To do:
Every line from the one containing "right knee: (61, 443)" to the one containing "nose: (2, 350)" in the records below, both included, must be set down exactly, and no other line.

((

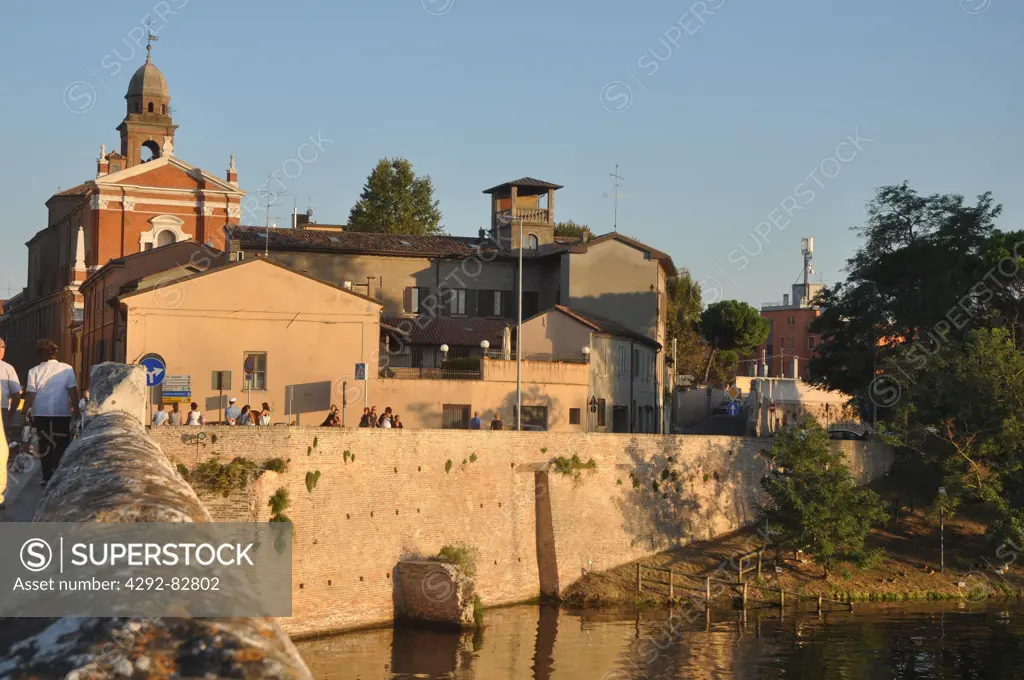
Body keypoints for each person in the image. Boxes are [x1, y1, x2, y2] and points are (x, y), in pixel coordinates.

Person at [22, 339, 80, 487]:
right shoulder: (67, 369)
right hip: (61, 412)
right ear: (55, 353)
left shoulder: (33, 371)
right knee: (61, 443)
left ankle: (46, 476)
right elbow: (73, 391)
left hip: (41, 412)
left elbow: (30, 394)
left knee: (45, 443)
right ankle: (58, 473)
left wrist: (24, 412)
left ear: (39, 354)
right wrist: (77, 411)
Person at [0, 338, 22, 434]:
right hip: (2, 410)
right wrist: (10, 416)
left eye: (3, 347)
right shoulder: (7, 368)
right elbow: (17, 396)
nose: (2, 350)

))
((

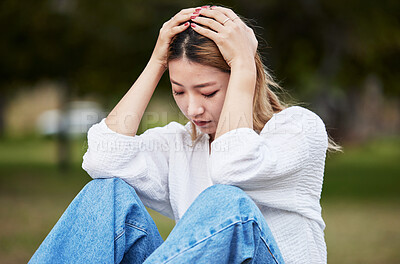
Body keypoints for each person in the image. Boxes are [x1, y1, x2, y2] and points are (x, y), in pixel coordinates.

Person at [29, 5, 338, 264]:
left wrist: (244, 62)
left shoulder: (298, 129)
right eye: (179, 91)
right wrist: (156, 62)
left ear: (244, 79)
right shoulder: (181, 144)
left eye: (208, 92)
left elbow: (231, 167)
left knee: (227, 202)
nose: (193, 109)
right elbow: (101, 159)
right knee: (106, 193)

))

Solution to the problem:
right knee: (61, 443)
left ankle: (46, 476)
right elbow: (73, 391)
left hip: (41, 412)
left elbow: (30, 394)
left knee: (45, 443)
right ankle: (58, 473)
left wrist: (24, 412)
left ear: (39, 354)
right wrist: (77, 411)
Person at [0, 338, 22, 434]:
right hip: (2, 410)
right wrist: (10, 416)
left eye: (3, 347)
right shoulder: (7, 368)
right elbow: (17, 396)
nose: (2, 350)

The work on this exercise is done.